Think Twice Before Donating Stock

Q: My daughter’s school is holding a major fund-raising campaign and I am thinking of donating 50 shares of stock I hold in a utility company instead of giving cash. This type of donation strikes me on the surface as a smart move, since I would be credited for making a donation of the full fair market value of the stock but would only have an out-of-pocket expense of my initial cost of the shares. Can you evaluate the wisdom of my reasoning and tell me how I might actually execute such a donation? --L. M. C.

A: What you say is true, but it is hardly the whole story. Indeed, your our-of-pocket expense is only what you paid for the shares, and that could be considerably less than their current value.

However, our advisers urge you to think more of what the shares are worth now--and what they could be worth in the future--than what they were worth at some point in time long since passed. By focusing on the past, you could be ignoring the potential of these shares to continue appreciating in value. Our advisers say the best candidates for donation to charity are shares whose value appears stagnant.
══════
**Tasks and exercises**
1 > In the stock donation column, what kind of shares do the advisers call the best candidates for donation to charity?
2 > Output the part of the stock donation column starting with "Think Twice Before" and going on through "their current value.".
3 > For each statement, say yes or no according to the stock donation column, and quote the words that decide it: (a) The reader is considering donating 50 shares of stock in a utility company. (b) The advisers urge the reader to focus mainly on what the shares were worth in the past. (c) The fund-raising campaign is being held by the reader's son's school.
══════
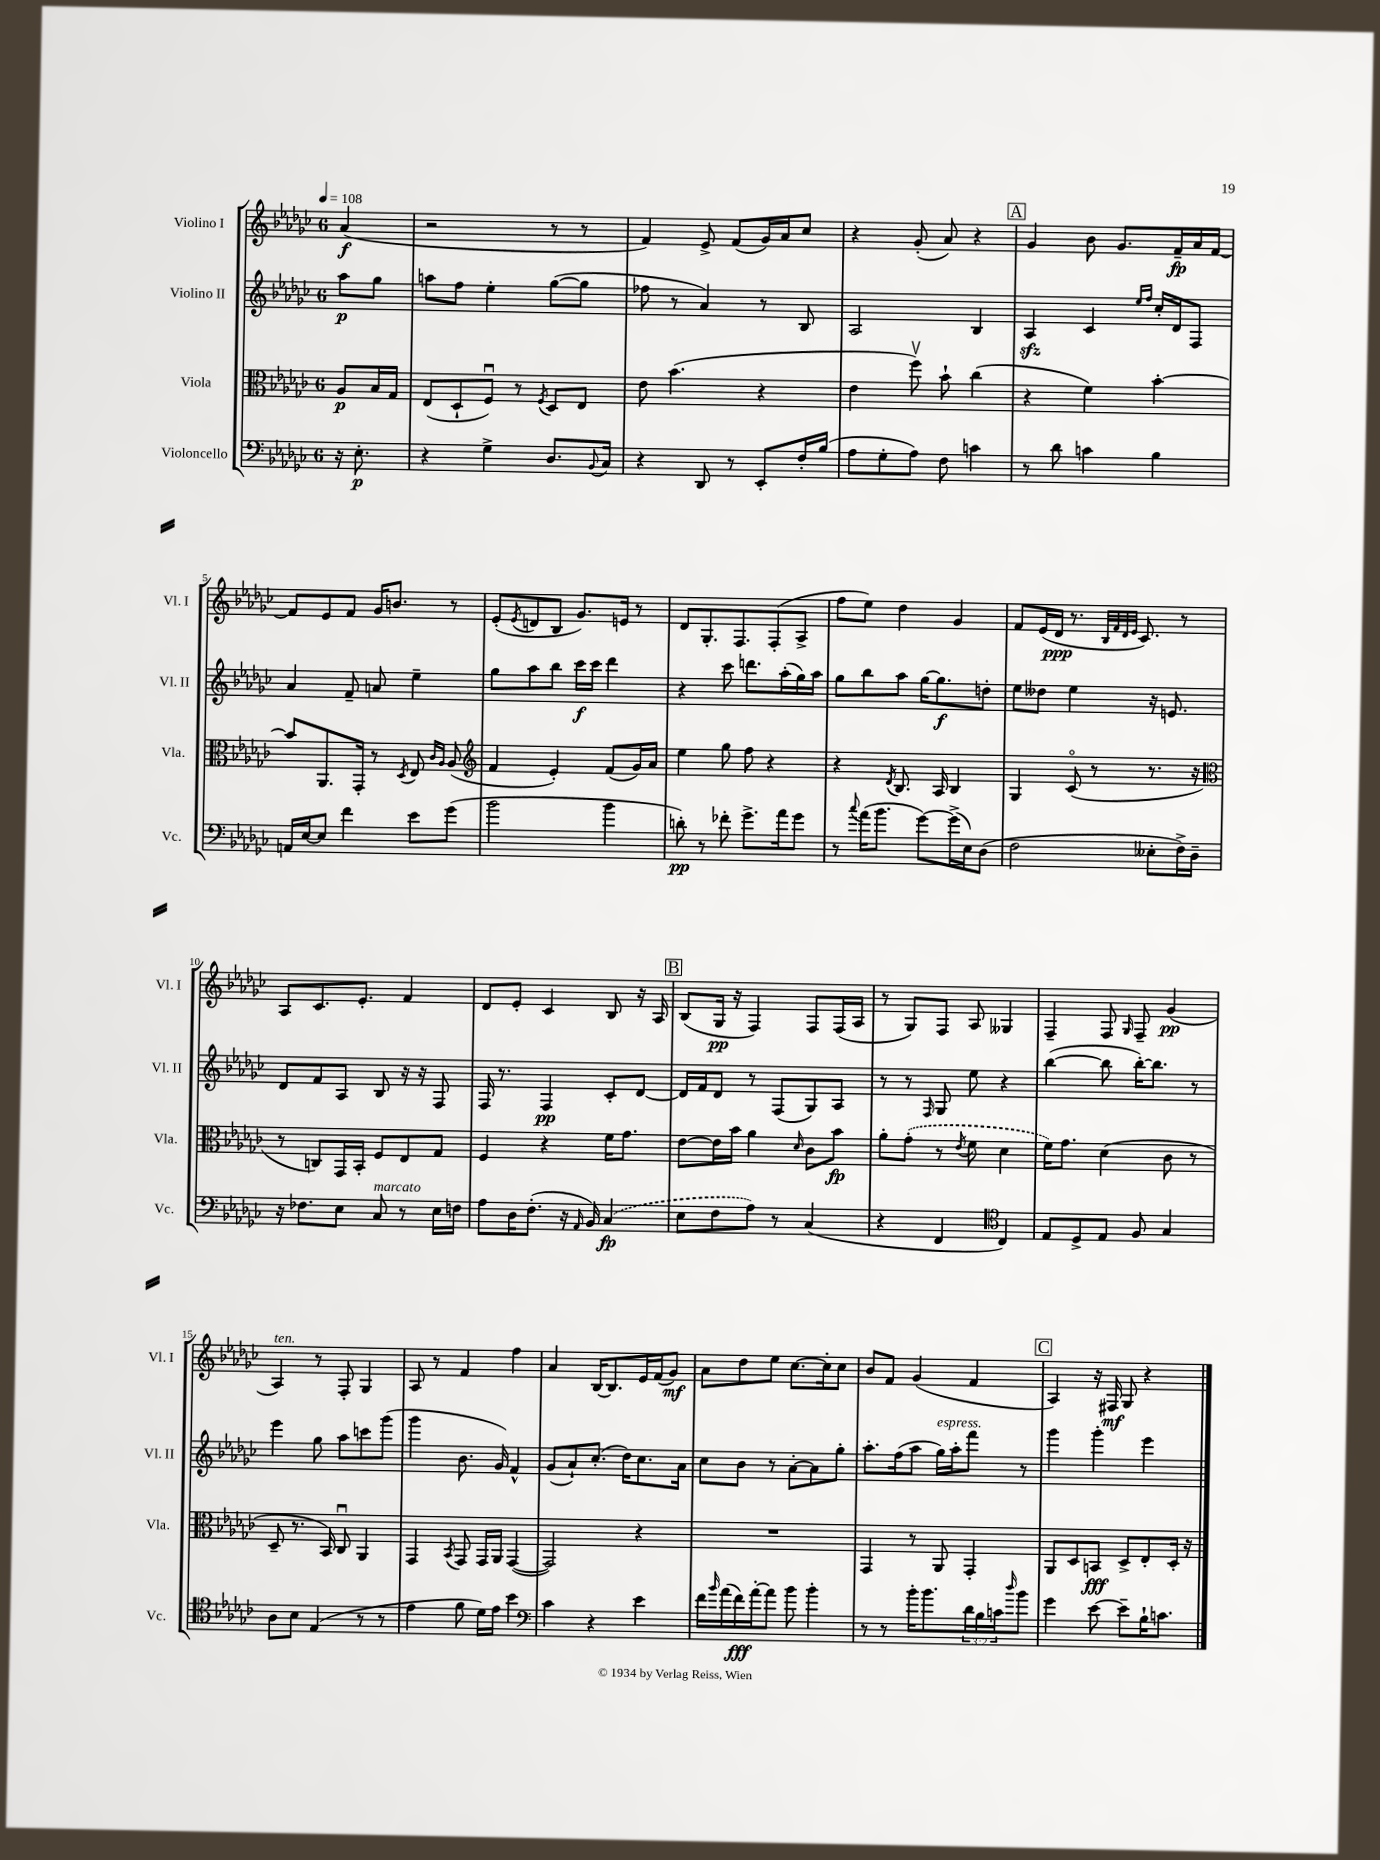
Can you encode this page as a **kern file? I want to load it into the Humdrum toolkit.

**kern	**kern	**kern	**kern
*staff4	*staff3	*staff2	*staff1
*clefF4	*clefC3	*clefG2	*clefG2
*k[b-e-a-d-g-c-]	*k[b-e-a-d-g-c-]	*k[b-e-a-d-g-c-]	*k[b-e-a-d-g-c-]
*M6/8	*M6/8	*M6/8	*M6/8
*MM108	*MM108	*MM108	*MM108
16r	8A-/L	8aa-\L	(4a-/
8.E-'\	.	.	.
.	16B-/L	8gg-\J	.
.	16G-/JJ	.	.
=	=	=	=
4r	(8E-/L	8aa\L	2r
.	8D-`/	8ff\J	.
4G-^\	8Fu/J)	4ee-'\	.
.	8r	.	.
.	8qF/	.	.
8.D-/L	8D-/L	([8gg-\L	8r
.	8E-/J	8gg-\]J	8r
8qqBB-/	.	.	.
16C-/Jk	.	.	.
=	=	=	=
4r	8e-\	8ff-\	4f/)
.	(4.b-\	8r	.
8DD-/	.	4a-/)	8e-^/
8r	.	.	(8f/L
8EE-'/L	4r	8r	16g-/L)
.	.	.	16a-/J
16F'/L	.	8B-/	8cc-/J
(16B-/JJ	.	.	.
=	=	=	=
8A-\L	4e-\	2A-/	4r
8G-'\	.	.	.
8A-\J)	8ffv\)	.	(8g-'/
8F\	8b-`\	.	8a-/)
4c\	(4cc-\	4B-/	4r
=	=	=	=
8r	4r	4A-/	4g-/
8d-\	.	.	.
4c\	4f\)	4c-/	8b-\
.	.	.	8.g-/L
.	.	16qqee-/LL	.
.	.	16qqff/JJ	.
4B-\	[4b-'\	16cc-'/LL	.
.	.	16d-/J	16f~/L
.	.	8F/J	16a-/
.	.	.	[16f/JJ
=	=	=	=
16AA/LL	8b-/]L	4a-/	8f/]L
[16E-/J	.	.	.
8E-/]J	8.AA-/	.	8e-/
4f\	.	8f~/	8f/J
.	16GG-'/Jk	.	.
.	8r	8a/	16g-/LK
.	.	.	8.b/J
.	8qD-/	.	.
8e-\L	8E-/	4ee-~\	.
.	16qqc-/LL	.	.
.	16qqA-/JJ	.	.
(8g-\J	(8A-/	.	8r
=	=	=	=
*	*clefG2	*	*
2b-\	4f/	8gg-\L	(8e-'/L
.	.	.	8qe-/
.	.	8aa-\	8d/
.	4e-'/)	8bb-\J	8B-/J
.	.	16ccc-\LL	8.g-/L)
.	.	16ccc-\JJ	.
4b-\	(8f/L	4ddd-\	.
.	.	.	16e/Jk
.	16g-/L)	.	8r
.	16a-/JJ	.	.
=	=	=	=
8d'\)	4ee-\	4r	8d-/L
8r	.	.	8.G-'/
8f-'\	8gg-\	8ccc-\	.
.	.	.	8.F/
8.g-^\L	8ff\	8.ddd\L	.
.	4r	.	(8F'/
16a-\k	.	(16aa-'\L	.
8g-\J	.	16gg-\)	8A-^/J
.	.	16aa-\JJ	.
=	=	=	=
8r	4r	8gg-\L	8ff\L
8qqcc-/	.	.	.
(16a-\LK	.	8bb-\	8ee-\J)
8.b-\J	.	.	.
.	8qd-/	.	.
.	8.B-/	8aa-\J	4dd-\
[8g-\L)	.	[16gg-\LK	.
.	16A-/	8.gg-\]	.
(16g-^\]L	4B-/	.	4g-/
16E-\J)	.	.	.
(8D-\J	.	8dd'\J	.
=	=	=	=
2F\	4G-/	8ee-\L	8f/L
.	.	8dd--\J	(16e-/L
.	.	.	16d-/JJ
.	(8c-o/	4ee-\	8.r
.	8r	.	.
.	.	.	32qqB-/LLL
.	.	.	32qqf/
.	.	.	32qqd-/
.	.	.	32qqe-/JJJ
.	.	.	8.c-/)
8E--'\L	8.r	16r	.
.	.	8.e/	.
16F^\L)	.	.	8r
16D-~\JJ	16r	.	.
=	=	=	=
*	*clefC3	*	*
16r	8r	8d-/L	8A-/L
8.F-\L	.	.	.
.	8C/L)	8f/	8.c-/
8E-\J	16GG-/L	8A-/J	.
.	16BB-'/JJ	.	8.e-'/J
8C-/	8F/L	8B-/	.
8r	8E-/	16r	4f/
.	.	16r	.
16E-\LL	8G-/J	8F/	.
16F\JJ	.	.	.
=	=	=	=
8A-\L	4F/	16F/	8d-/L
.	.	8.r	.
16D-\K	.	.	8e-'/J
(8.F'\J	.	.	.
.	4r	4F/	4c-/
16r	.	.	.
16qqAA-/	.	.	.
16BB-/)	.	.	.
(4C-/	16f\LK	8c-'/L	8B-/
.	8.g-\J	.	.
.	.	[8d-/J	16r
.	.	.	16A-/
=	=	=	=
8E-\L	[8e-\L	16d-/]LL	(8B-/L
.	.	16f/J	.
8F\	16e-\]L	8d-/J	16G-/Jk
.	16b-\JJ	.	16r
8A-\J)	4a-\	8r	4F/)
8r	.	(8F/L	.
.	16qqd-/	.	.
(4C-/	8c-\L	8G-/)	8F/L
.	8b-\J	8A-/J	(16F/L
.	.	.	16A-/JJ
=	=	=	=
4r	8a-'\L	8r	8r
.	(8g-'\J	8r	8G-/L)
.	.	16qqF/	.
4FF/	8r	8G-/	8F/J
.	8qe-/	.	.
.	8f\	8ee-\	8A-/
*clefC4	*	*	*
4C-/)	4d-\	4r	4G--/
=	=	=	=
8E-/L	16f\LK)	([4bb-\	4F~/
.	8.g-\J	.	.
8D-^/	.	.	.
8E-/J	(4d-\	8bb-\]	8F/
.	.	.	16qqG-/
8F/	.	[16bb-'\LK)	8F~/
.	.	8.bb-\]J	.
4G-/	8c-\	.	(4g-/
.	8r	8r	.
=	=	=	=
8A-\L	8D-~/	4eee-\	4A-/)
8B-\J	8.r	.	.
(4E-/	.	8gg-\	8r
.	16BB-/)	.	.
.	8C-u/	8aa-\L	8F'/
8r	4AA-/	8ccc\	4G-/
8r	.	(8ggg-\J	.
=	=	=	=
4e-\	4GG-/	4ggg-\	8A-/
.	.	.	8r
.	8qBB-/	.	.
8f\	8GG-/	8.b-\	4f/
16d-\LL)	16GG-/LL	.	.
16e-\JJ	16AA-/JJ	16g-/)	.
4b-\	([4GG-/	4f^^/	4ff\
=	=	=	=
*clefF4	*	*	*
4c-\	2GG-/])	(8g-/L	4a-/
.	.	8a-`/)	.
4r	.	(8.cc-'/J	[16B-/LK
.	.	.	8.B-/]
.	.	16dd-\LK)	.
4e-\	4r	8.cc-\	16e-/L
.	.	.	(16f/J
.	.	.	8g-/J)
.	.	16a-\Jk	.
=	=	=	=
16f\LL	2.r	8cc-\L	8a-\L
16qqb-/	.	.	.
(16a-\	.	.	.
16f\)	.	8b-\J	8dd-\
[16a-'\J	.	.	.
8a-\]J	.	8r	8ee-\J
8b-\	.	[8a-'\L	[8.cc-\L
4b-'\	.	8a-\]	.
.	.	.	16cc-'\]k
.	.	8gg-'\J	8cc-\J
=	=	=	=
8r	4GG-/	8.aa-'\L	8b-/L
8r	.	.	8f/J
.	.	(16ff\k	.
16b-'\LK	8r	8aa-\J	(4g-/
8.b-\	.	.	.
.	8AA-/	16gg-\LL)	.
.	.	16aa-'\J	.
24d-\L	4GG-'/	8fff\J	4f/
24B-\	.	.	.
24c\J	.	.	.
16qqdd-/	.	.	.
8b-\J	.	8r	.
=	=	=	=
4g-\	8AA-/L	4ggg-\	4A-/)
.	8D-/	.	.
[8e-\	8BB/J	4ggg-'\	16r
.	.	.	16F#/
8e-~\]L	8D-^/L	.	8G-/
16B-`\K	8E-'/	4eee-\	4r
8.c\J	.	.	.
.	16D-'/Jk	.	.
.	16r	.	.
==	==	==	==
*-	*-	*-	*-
══════
**Exercise solutions**
1 > Shares whose value appears stagnant.

2 >
Think Twice Before Donating Stock

Q: My daughter’s school is holding a major fund-raising campaign and I am thinking of donating 50 shares of stock I hold in a utility company instead of giving cash. This type of donation strikes me on the surface as a smart move, since I would be credited for making a donation of the full fair market value of the stock but would only have an out-of-pocket expense of my initial cost of the shares. Can you evaluate the wisdom of my reasoning and tell me how I might actually execute such a donation? --L. M. C.

A: What you say is true, but it is hardly the whole story. Indeed, your our-of-pocket expense is only what you paid for the shares, and that could be considerably less than their current value.

3 >
(a) Yes: "donating 50 shares of stock I hold in a utility company"
(b) No: "think more of what the shares are worth now--and what they could be worth in the future--than what they were worth at some point in time long since passed"
(c) No: "My daughter’s school is holding a major fund-raising campaign"